I just picked an old English Roberts bike off the top of a dumpster and am trying to rehab this bike. It has Weinmann wheels, on the inside of the wheel it says 'Weinmann, Made in Belgium, 27x1 1/4. After cleaning and lubing the wheel, I attempted to put on Top touring 2000. When this would not even come close to fitting, ie. the tire could not be pulled over the rim, then I tried a few other types of tires that I have sitting around, all of which would not go on the rim. I even tried my superhuman strength and that would not work either. To my question,
Is it possible there is a different size/type of tire required for this specific rim or do I need to don the superman cape? Lastly, aside from the plastic tire levers, any other tool, or ideas that would help? Thanks in advance for any help.


----------



## wim (Feb 28, 2005)

It sounds like you're trying to put a 700C tire on your rim. A 27" rim has a bead seat diameter of 630 mm, while a 700C rim has a bead seat diameter of 622 mm.


----------



## Oldteen (Sep 7, 2005)

Years ago I had some Weinmann rims on an old 27" steel Schwinn roadie. As I recall it was indeed tough to fit tires on those rims. You might try a Schwinn shop which still deals with older (late 70's/early 80's) Schwinn road models. The last tires I had before I got rid of that bike were some cheap Chinese tires from Wally World that I could coax onto those rims with 3 strong levers and much angst.


----------



## JCavilia (Sep 12, 2005)

*to follow up on what Wim said,*

27-inch tires are still widely available, even though the rim size is largely obsolete. There are still lots of 27-inch wheels around, since it was the standard size for "10-speeds" in the British and US markets up into the 80's. Look at any of the usual on-line sellers, or just go to your LBS, who will almost certainly have some. The 700C's will NOT work, ever.

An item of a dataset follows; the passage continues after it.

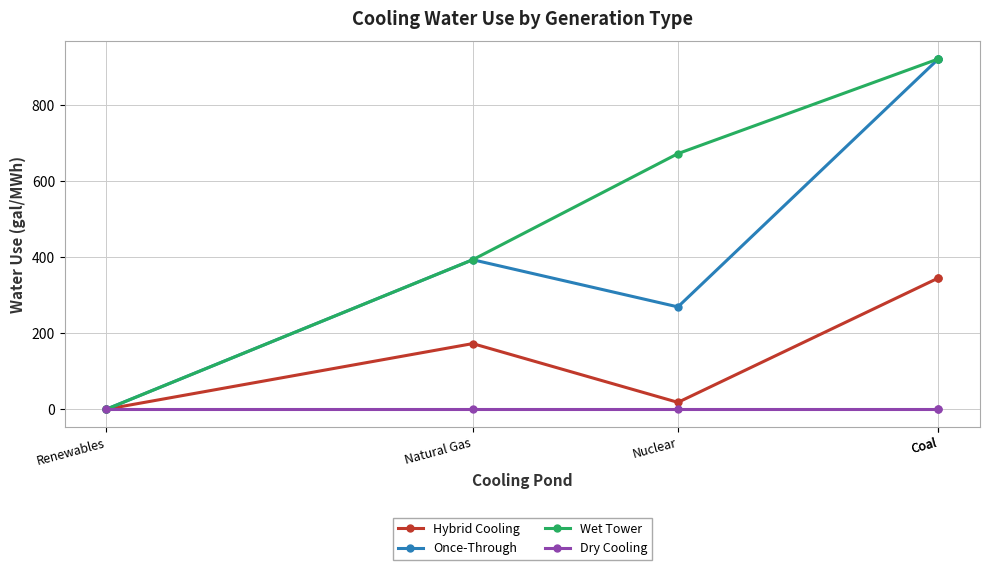

Is the value of Dry Cooling at Nuclear greater than the value of Once-Through at Natural Gas?

No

For lots of historical reasons, bike tire sizes can be very confusing. For example, there are at least FIVE different (incompatible) sizes designated "26 inch." Here's an article that explains much of it: http://www.sheldonbrown.com/tire-sizing.html


----------



## consciouspilot (Feb 25, 2004)

*thanks*

thanks for your help again on this great site. I was having trouble finding my cape so it was good to know I won't need it.


----------